Updated on:June-19th-2025

Large language models and RAG are increasingly used, but they still face many challenges when processing long documents. Today we will talk about a new method to solve this problem - LongRefiner.

Background Issues: Two Major Challenges in Processing Long Documents

There are two main pain points when using a retrieval-augmented generation (RAG) system to process long documents:

Information clutter : Long documents often contain a lot of content that is irrelevant to the user's question, just like looking for a needle in a haystack. It is difficult for the model to accurately find truly useful information.
High computational cost : Processing a complete long document will greatly increase the input length, resulting in increased consumption of computing resources and slower system response, which is especially obvious in practical applications.

LongRefiner: Three-step strategy

As shown in the figure, to address these problems, researchers proposed LongRefiner, a plug-and-play document refining system. It improves the efficiency of long document processing through three key steps:

1. Two-layer query analysis

Different questions require different depths of information. LongRefiner divides queries into two types:

Partial query : only a part or fragment of the document can be answered
Global queries : require a comprehensive understanding of the entire document to answer

The system will first determine what type of question the user has and then decide how much information to extract.

2. Document Structuring

Turning a disorganized long document into an organized structured document mainly includes:

Design a document structure representation based on XML, using special tags (such as<section>,<subsection>) marks the hierarchical structure of the document
Use Wikipedia web page data to build a document structure tree for subsequent processing

3. Adaptive document refinement

Depending on the type of question, the system will evaluate the importance of each part of the document from two perspectives:

Local perspective : Starting from the smallest unit of the document (such as a paragraph), calculate the relevance to the query
Global perspective : starting from the overall structure of the document to ensure a comprehensive understanding of the document

Finally, the system combines the scores from these two perspectives to filter out the most relevant content to answer the question.
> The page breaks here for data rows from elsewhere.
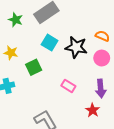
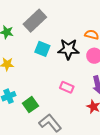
green square: (34, 67) -> (30, 105), moved

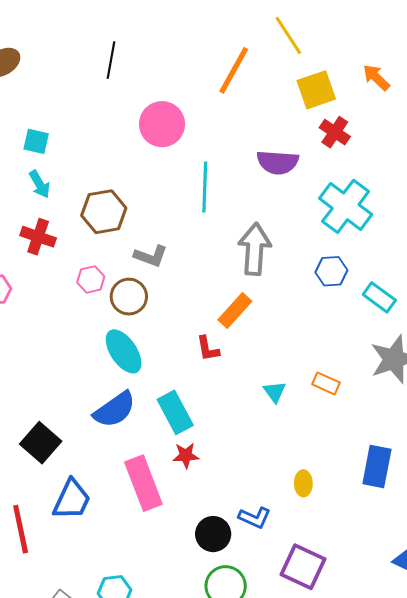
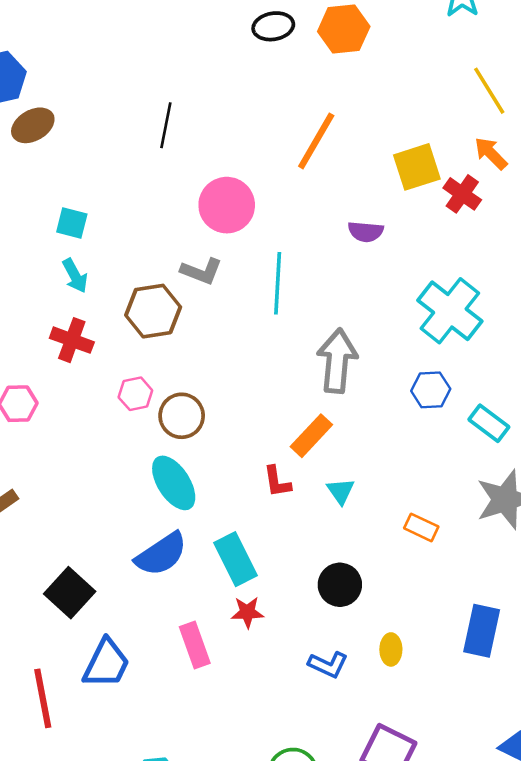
yellow line: (288, 35) -> (489, 91), moved
red cross: (335, 132) -> (462, 194), moved
purple semicircle: (278, 162) -> (366, 232), moved, size x0.7
gray L-shape: (151, 256) -> (201, 271), moved
cyan triangle: (275, 392) -> (341, 491), moved
pink rectangle: (143, 483) -> (195, 645), size x0.7
blue L-shape: (255, 518) -> (328, 665), moved
black circle: (213, 534) -> (340, 585), moved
Experimental results: Facts speak louder than words

The researchers tested it on a variety of question-answering datasets, and the results were quite impressive:

LongRefiner achieves the best performance on all tested datasets while maintaining low latency.
Compared with existing methods, the performance is improved by more than 9%
Compared to methods that directly use the full document, LongRefiner reduces the amount of tags used by 10 times, reduces latency by 4 times, and performs better on most datasets.

Key Findings

The experimental analysis also revealed several interesting findings:

The three components in the system (two-layer query analysis, document structuring, and adaptive refinement) are indispensable. Removing any one of them will result in a significant performance degradation.
As model parameters increase, performance gains become smaller
LongRefiner is particularly good at processing longer documents
This method is stable on different base generators

Summarize

LongRefiner provides an efficient solution for RAG systems with long documents. By understanding query types, structured documents, and adaptive refinement mechanisms, it successfully reduces computational costs while maintaining high performance. This research provides new ideas for future large language models to handle long documents.

For application scenarios that need to process a large number of long documents, such as intelligent customer service, document retrieval systems, knowledge base question and answer, etc., LongRefiner is undoubtedly a technology worthy of attention.